Дождь продолжался и днем — мелкий, нудный. Серый день тоскливо тек каплями по оконным стеклам.

Лозинский, возглавлявший экспедицию по химической борьбе с шелкопрядом, все утро вздыхал за перегородкой. К завтраку вышел сонный, нахохлившийся, погонял по тарелке картошку, залпом выпил чаю и снова скрылся в своем закутке.

— Мне можно зайти в вашу лабораторию? — спросил Талаев у Владимира Осиповича.

Тот ответил, что будет рад, и, встав из-за стола, они прошли на край поляны, где разместилась палатка энтомолога.

Свет ненастного дня слабо освещал сплетенные из ивовых прутьев садки и фанерные ящики. Болдырев объяснил, что в них наездники и гусеницы.

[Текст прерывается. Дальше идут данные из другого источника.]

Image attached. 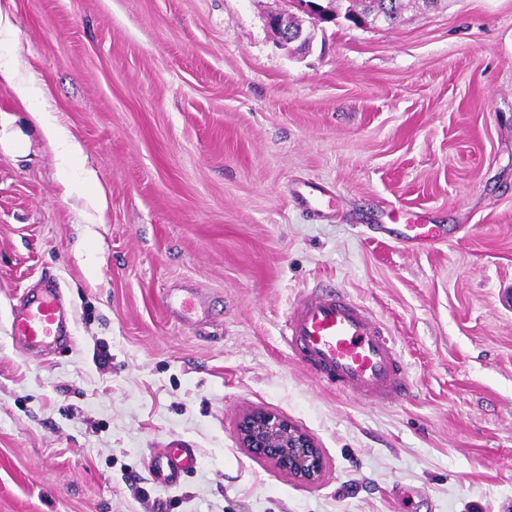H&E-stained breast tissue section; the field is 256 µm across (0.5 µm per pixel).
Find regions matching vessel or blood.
Wrapping results in <instances>:
<instances>
[{"instance_id": "obj_1", "label": "vessel or blood", "mask_w": 512, "mask_h": 512, "mask_svg": "<svg viewBox=\"0 0 512 512\" xmlns=\"http://www.w3.org/2000/svg\"><path fill=\"white\" fill-rule=\"evenodd\" d=\"M64 315L55 293L31 301L14 331L30 344L57 337ZM283 339L306 369L337 392L375 404H390L408 389L405 363L393 336L369 310L333 288L298 301L285 321ZM197 449L180 446L151 459L156 472L178 485L198 465Z\"/></svg>"}]
</instances>
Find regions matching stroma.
Returning <instances> with one entry per match:
<instances>
[{
    "label": "stroma",
    "mask_w": 512,
    "mask_h": 512,
    "mask_svg": "<svg viewBox=\"0 0 512 512\" xmlns=\"http://www.w3.org/2000/svg\"><path fill=\"white\" fill-rule=\"evenodd\" d=\"M0 6V512H512V0L340 18L302 55L264 24L283 0ZM36 109L83 147L69 181ZM51 286L67 333L34 348L12 324ZM319 286L388 327L405 398L290 354ZM180 288L207 321L165 309ZM251 408L315 438L318 483L240 448ZM178 444L199 464L168 487ZM198 461L197 449L180 446L168 448L166 453L153 457L150 466L156 472L166 473L170 485L176 486L196 469Z\"/></svg>",
    "instance_id": "stroma-1"
}]
</instances>
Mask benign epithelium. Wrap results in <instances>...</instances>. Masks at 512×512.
<instances>
[{
	"label": "benign epithelium",
	"mask_w": 512,
	"mask_h": 512,
	"mask_svg": "<svg viewBox=\"0 0 512 512\" xmlns=\"http://www.w3.org/2000/svg\"><path fill=\"white\" fill-rule=\"evenodd\" d=\"M291 7L309 16L311 29L294 28ZM336 16V0H327L325 5L289 0L287 8L268 14L265 22L279 46H292L294 50L306 53L312 48L315 28L322 22L336 21ZM236 433L240 447L273 463L294 480L314 484L322 476L324 458L321 449L310 434L288 419L264 409H252L240 417Z\"/></svg>",
	"instance_id": "benign-epithelium-1"
}]
</instances>
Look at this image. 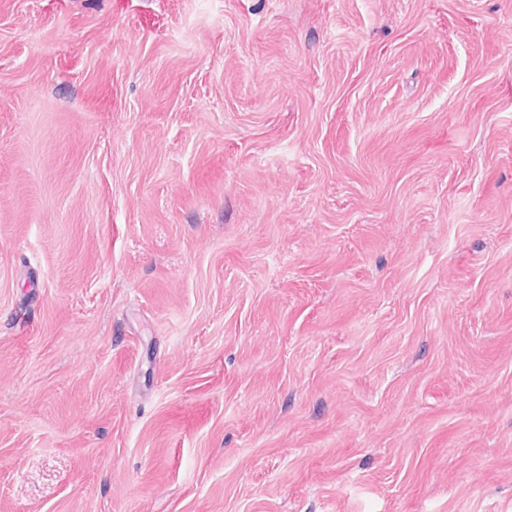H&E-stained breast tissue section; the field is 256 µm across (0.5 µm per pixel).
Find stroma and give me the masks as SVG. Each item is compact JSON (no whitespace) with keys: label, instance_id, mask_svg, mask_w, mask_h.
I'll use <instances>...</instances> for the list:
<instances>
[{"label":"stroma","instance_id":"1","mask_svg":"<svg viewBox=\"0 0 512 512\" xmlns=\"http://www.w3.org/2000/svg\"><path fill=\"white\" fill-rule=\"evenodd\" d=\"M0 512H512V0H0Z\"/></svg>","mask_w":512,"mask_h":512}]
</instances>
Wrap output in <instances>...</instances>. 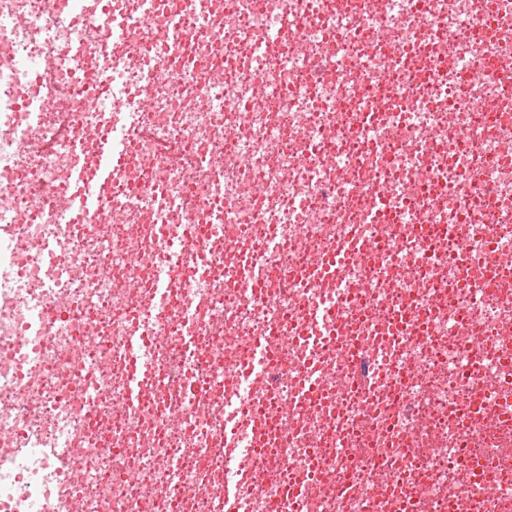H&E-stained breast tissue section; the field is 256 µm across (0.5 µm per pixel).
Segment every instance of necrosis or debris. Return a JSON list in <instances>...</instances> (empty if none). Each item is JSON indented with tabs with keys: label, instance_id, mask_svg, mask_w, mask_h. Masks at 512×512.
Segmentation results:
<instances>
[{
	"label": "necrosis or debris",
	"instance_id": "obj_1",
	"mask_svg": "<svg viewBox=\"0 0 512 512\" xmlns=\"http://www.w3.org/2000/svg\"><path fill=\"white\" fill-rule=\"evenodd\" d=\"M141 2L0 0V512H216L231 480L245 512H512V0ZM107 11L129 28L115 94L135 135L105 194L136 202L60 224L65 143L106 129L87 104ZM287 21L297 37L268 44ZM161 193L180 199L163 228ZM132 336L158 382L127 407ZM240 432L258 446L225 465Z\"/></svg>",
	"mask_w": 512,
	"mask_h": 512
}]
</instances>
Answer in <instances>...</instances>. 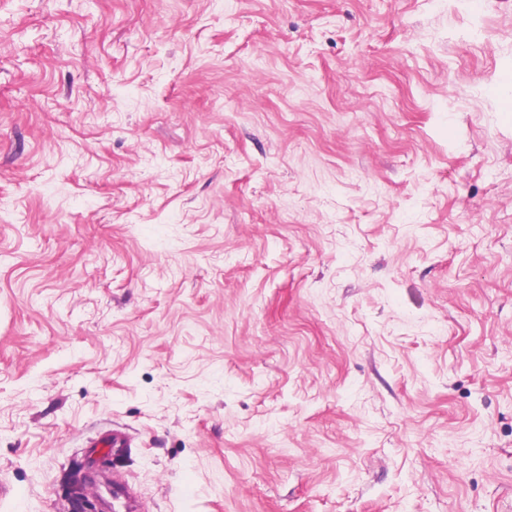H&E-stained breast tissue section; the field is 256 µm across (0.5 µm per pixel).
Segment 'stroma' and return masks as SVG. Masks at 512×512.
<instances>
[{
	"label": "stroma",
	"mask_w": 512,
	"mask_h": 512,
	"mask_svg": "<svg viewBox=\"0 0 512 512\" xmlns=\"http://www.w3.org/2000/svg\"><path fill=\"white\" fill-rule=\"evenodd\" d=\"M75 461L512 512V0H0V512Z\"/></svg>",
	"instance_id": "stroma-1"
}]
</instances>
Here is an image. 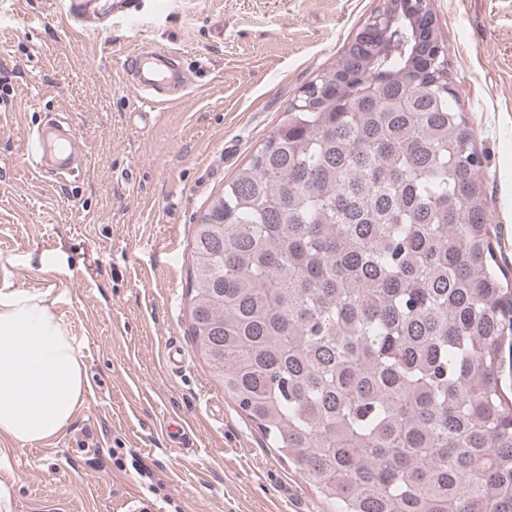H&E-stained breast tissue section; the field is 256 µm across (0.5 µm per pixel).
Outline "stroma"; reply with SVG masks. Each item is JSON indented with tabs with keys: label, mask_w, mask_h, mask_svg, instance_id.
Wrapping results in <instances>:
<instances>
[{
	"label": "stroma",
	"mask_w": 512,
	"mask_h": 512,
	"mask_svg": "<svg viewBox=\"0 0 512 512\" xmlns=\"http://www.w3.org/2000/svg\"><path fill=\"white\" fill-rule=\"evenodd\" d=\"M381 0H139L108 29L63 28L68 0H0V264L49 293L89 390L51 439H0L12 512H331L224 393L190 337L196 224ZM449 78L483 155L495 251L512 266V0H431ZM179 52L182 103L142 123L123 57ZM65 118L87 155L56 182L26 164L30 130ZM184 352L167 366L169 343ZM194 446L174 450L167 418Z\"/></svg>",
	"instance_id": "obj_1"
}]
</instances>
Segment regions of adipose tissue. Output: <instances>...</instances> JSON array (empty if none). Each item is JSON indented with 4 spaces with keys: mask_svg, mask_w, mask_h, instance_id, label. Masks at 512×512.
Wrapping results in <instances>:
<instances>
[{
    "mask_svg": "<svg viewBox=\"0 0 512 512\" xmlns=\"http://www.w3.org/2000/svg\"><path fill=\"white\" fill-rule=\"evenodd\" d=\"M83 354L46 296L0 266V437L25 445L60 433L83 404Z\"/></svg>",
    "mask_w": 512,
    "mask_h": 512,
    "instance_id": "obj_1",
    "label": "adipose tissue"
}]
</instances>
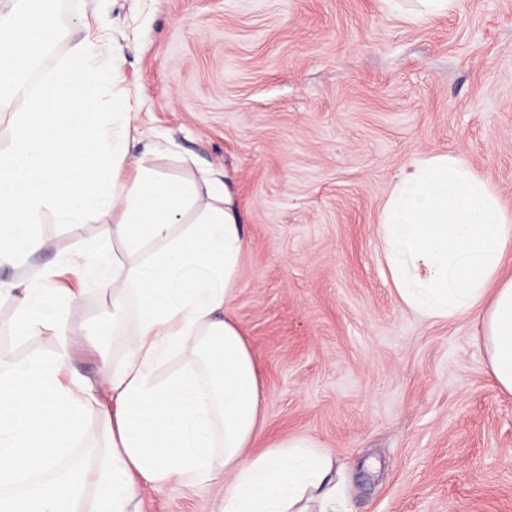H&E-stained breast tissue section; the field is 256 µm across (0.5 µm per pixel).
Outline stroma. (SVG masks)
Listing matches in <instances>:
<instances>
[{
  "mask_svg": "<svg viewBox=\"0 0 512 512\" xmlns=\"http://www.w3.org/2000/svg\"><path fill=\"white\" fill-rule=\"evenodd\" d=\"M48 76L88 35L119 50L93 105L129 112L121 178L224 173L247 242L231 315L260 364L264 448L316 438L343 466L349 512H512V395L487 375L475 317L426 322L381 261L382 206L417 155H460L512 212V0H59ZM119 209L71 226L45 215L40 251L0 282L57 268L80 311L70 370L112 362L98 333L109 290L61 268L111 239ZM97 335L96 344L87 336ZM52 335L0 332V356L50 353ZM219 486L144 489L140 512H213Z\"/></svg>",
  "mask_w": 512,
  "mask_h": 512,
  "instance_id": "35a3bbf8",
  "label": "stroma"
}]
</instances>
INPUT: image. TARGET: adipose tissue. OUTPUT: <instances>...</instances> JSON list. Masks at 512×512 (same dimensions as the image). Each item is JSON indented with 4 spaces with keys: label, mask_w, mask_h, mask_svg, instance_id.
Wrapping results in <instances>:
<instances>
[{
    "label": "adipose tissue",
    "mask_w": 512,
    "mask_h": 512,
    "mask_svg": "<svg viewBox=\"0 0 512 512\" xmlns=\"http://www.w3.org/2000/svg\"><path fill=\"white\" fill-rule=\"evenodd\" d=\"M52 31L30 0H0V112L14 115L0 152V262L39 251L46 214L90 224L111 199L123 220L112 235L143 260H117L109 242L63 260L81 280L112 289L109 401L65 375L75 340L0 368V512H134L143 489L202 486L230 475L215 512H342L341 467L313 438L265 448V392L248 342L230 317L246 242L221 179L166 182L147 167L120 178L127 122L99 124L90 90L108 84L114 56L87 41L41 90L24 81ZM197 217L181 224L186 207ZM181 224L171 234L173 224ZM378 234L402 306L437 322L478 314L488 374L512 394V212L453 153L417 156L385 200ZM54 269L28 276L9 331L40 336L79 312L53 288ZM97 405L102 441L83 445L84 410Z\"/></svg>",
    "instance_id": "obj_1"
}]
</instances>
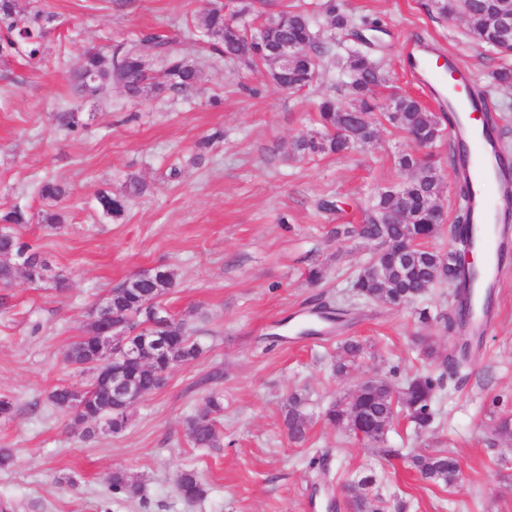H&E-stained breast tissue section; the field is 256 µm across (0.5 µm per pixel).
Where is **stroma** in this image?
Wrapping results in <instances>:
<instances>
[{
	"instance_id": "stroma-1",
	"label": "stroma",
	"mask_w": 512,
	"mask_h": 512,
	"mask_svg": "<svg viewBox=\"0 0 512 512\" xmlns=\"http://www.w3.org/2000/svg\"><path fill=\"white\" fill-rule=\"evenodd\" d=\"M283 2L308 10L331 46L311 88L288 94L264 67L223 60L202 64L195 92L133 100L116 86L97 103L75 96L67 80L85 50H108L143 29L187 48V30L215 0H19L55 14L57 26L43 62L0 59V210L28 212L19 233L50 269L40 282L20 271L0 283V396L17 405L0 420V448L14 456L0 469V512H349L343 486L352 478L368 479V494L404 499L410 512H512V441L493 431L498 417L512 415V252L492 295V327L464 379H444L430 427L417 429L403 411L380 442L333 426L324 410L361 377L399 388L439 371L423 348H445L457 290L441 281L390 308L353 287L375 244L340 230L362 222L377 192L407 180L397 159L414 146L403 132L379 124L371 144L347 154L293 150L299 138L319 136V98H348L342 65L352 39L326 26L328 5L382 25L370 49L384 77L380 105L405 93L437 111L408 62L419 45H435L485 92L512 156V89L492 80L503 60L472 41L461 16H440L433 0ZM68 110L82 112L85 130L58 126L57 113ZM218 130L223 140L198 150ZM452 141L446 131L428 148L440 165L445 213L429 245L443 254L454 246L459 207ZM45 178L65 186L66 197L41 198ZM133 178L146 192L121 219L101 216L97 193L124 192ZM52 211L63 216L55 230L42 221ZM161 268L175 273L161 301L192 327L203 353L144 395L123 430L85 438L84 426L48 401L55 387L90 379L64 354L115 283ZM313 268L320 281H309ZM339 307L347 315L332 322ZM348 338L363 352L341 377L336 360ZM295 393L308 421L301 444L284 425ZM213 394L222 404L221 446L198 448L187 421ZM437 452L459 461L456 486L427 482L412 468L411 456ZM118 469L138 477V497L109 490ZM182 469L199 473L204 499L179 494L173 478Z\"/></svg>"
}]
</instances>
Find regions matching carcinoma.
I'll list each match as a JSON object with an SVG mask.
<instances>
[{
    "mask_svg": "<svg viewBox=\"0 0 512 512\" xmlns=\"http://www.w3.org/2000/svg\"><path fill=\"white\" fill-rule=\"evenodd\" d=\"M262 11L258 12L261 22L252 29L246 26L244 19L253 14L254 2L242 0L227 10L225 4L213 6L200 20L191 33L190 40L195 44L209 46L214 53L227 60H241L263 65L272 82L287 92L301 91L312 86L319 79L321 57L326 47L320 42L313 30L310 15L299 9H279L271 0H259ZM461 16L465 19L468 34L479 45L497 50L507 56L512 50L500 47L497 26L484 9L481 0H464ZM55 15L43 10L19 9L17 0H0V56L23 55L31 60H40L44 54V41L50 30ZM326 25L341 33L355 28V20L348 14L336 9L332 4L325 14ZM294 43L298 55L291 64L282 68L272 54V48L283 41ZM152 48L162 57L163 68L156 76L149 68L145 50ZM344 66L351 77L348 95L352 102L347 105L332 98L319 102L317 121L322 127L320 138L303 137L295 143V150L302 156L316 153H346L356 147L369 144L374 136L373 122H368L356 131L350 140L336 137V129L349 124L354 112H365L368 116L381 113V117L395 129L406 135H416L431 143L440 137L442 123L451 122L448 113L436 114L427 110L417 99L406 95H394L389 107L381 110L374 90L383 81L378 65L369 53L358 47L348 49ZM74 91L91 100H104L109 96L112 86L118 85L133 99H142L164 94L176 96L194 89L199 80L197 62L190 59V54L173 49L169 41L151 33H142L133 39H126L111 46L106 53L88 51L84 54L80 67L72 72ZM58 124L71 133L85 127L79 112L57 113ZM468 152L464 146H456L453 167L457 180L459 198L464 200L469 194V180L465 177V160ZM398 166L403 172L418 171V175L409 179L397 189L378 192L367 208L366 222L344 229L348 237L363 239L387 238L393 245L387 252L382 276H357L354 288L363 298L385 305L393 306L397 299L405 295L414 299L426 293L436 284L433 271L439 265L448 267V277H458L469 282L478 278V272L465 270V265L448 252V258L424 245L417 250L399 253L404 239L409 235H418L424 242H429L441 230L440 225L430 222L432 203L438 197L440 184L438 168L430 161L425 162L415 153H404L398 157ZM147 191L146 185L132 178L123 194L101 191L97 195L101 214L109 219H118L126 211L129 199ZM40 196L46 200H61L66 189L54 181H44L39 188ZM402 213L407 223L389 224L387 215ZM29 223L26 211L13 207L0 213V224L21 225ZM472 225L467 213L459 209L454 225V240L465 250L471 246ZM8 254L19 261V266L9 263L0 264V281L9 282L18 269H23L28 279L35 281L46 270L44 260L27 241L9 230L0 235V254ZM174 287V273L159 269L142 278L135 290L128 292L123 283H118L110 291L112 316L135 325L143 323L140 305L160 306L158 299ZM164 319L156 323L151 334L164 336L172 344L183 363L188 364L198 359L202 353L200 345L192 339L186 321L162 308ZM473 310L469 300V291L456 294L455 321L459 328L466 327L472 320ZM98 329L91 322L85 335L67 351L65 361L82 367L93 361L96 352ZM362 346L354 340H346L341 345V358L336 364V373L345 374L361 355ZM427 356L441 360V366L448 368L452 374L471 360L470 340L464 336L454 339L453 345L445 354L429 346ZM166 358L157 356L153 360L154 369H140L133 364L125 370L144 390L151 393L159 389L165 381L163 367ZM443 377L430 373L415 375L403 388L402 400L398 406L408 411L410 418L419 429L427 428L434 417L432 400L442 388ZM390 383L378 379L364 393L353 392L336 401L324 412L326 420L339 427H349L352 410L356 407L365 409L375 420H392L393 403L388 397ZM85 405L92 411H100L108 417L112 432H120L127 424V416H117L111 412L112 390L110 376L93 368V377L84 387ZM49 400L63 413L69 412V387L61 385L49 394ZM303 397L295 393L288 400L284 421L289 438L301 443L307 438V419L301 410ZM221 409L219 399L210 396L204 408L187 421L188 434L197 447H220V432L217 429L215 414ZM423 479L434 484L451 487L461 478L457 461L445 454L419 456L413 460ZM139 480L124 470H116L108 477L109 488L114 493H122L132 499L138 495L134 485ZM368 480L361 479L344 485L346 495L354 507L362 512H407L408 504L403 500H384L380 497L370 498L363 492ZM175 485L183 495L200 500L206 490L202 479L194 470H180L175 477Z\"/></svg>",
    "mask_w": 512,
    "mask_h": 512,
    "instance_id": "obj_1",
    "label": "carcinoma"
}]
</instances>
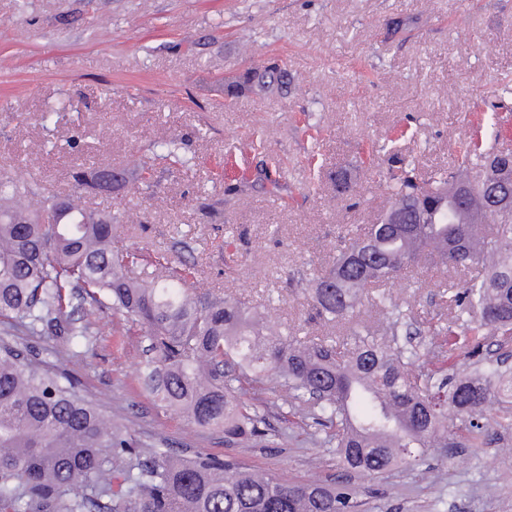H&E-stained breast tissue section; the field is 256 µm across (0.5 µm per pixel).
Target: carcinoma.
<instances>
[{"mask_svg":"<svg viewBox=\"0 0 512 512\" xmlns=\"http://www.w3.org/2000/svg\"><path fill=\"white\" fill-rule=\"evenodd\" d=\"M228 98L244 90L281 95L284 75L255 64L224 80ZM137 166L186 175L191 159L176 140L160 142ZM90 166L74 180L96 186ZM467 185L464 197L452 192ZM512 195L506 154L485 153L477 141L456 162L426 174L408 163L386 181L389 223L340 237L332 268L310 280L309 297L330 321L352 317L364 292L416 268L452 265L471 273L450 297L455 320L429 324L431 346L401 342L405 315L378 294L385 337L358 331L352 344L317 342L301 329H280L237 298L186 287L194 268L168 264L150 280L135 275V253L112 249L129 223V202L108 213L54 193L10 168L0 170V322L34 331L68 318L67 309L112 310L140 327L154 356L140 367L147 393L228 442L261 433L264 419L243 400L241 379L288 394L323 428L345 467L374 477L426 462L448 447V416L463 442L483 444L491 425L479 417L492 400L512 404L507 354L482 356L486 336L512 344V208L485 186ZM476 359V375L445 390V365ZM353 492L321 482H284L227 461L137 448L112 430V418L6 337L0 339V512H358Z\"/></svg>","mask_w":512,"mask_h":512,"instance_id":"cac0c4a2","label":"carcinoma"}]
</instances>
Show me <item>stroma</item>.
Wrapping results in <instances>:
<instances>
[{
  "label": "stroma",
  "instance_id": "stroma-1",
  "mask_svg": "<svg viewBox=\"0 0 512 512\" xmlns=\"http://www.w3.org/2000/svg\"><path fill=\"white\" fill-rule=\"evenodd\" d=\"M407 20L391 33L392 22ZM0 167L107 210L110 198L73 181L91 163L132 167L175 139L196 173H156L138 193L116 250H154L194 265L188 287L249 301L311 338L348 327L309 320L299 280L326 267L339 235L376 223L385 208L379 171L451 163L460 146L512 150V0H0ZM278 62L282 97L224 101V76ZM55 145H48L47 136ZM352 191L338 202L331 180ZM222 203L214 224L199 199ZM454 269L387 284L418 322L450 321L440 283ZM103 334L79 357L62 327L16 333L21 348L99 399L139 442L184 457L212 456L286 482H340L368 512H512V429L497 443L451 448L426 464L367 478L318 447L314 429L280 393L248 391L266 437L228 443L154 403L137 367L148 341L111 312H85Z\"/></svg>",
  "mask_w": 512,
  "mask_h": 512
}]
</instances>
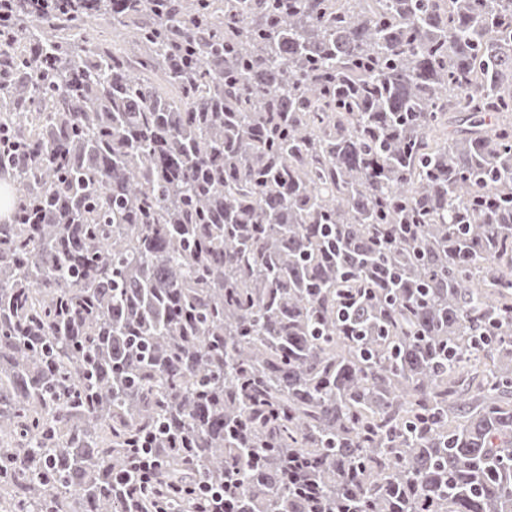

— Наездники, как вы знаете, откладывают личинки в тела этих волосатых тварей. Личинки развиваются, губят шелкопряд, а потом насекомые вылетают.

— Много?

— Из одного ящика тысячи две наездников. Только уж больно капризны мои подопечные, — вздохнул Владимир Осипович. — Вот сегодня дождь — и наездники скисли. Они, как мухи, жмутся к теплу.

Болдырев снял крышку с ящика, и Василий Петрович увидел копошащуюся кучу насекомых с тонкими, осиными талиями и прозрачными крылышками. Наездники тихо жужжали, словно в полусне. Несколько их вылетело, они покружили по палатке и сели на брезент.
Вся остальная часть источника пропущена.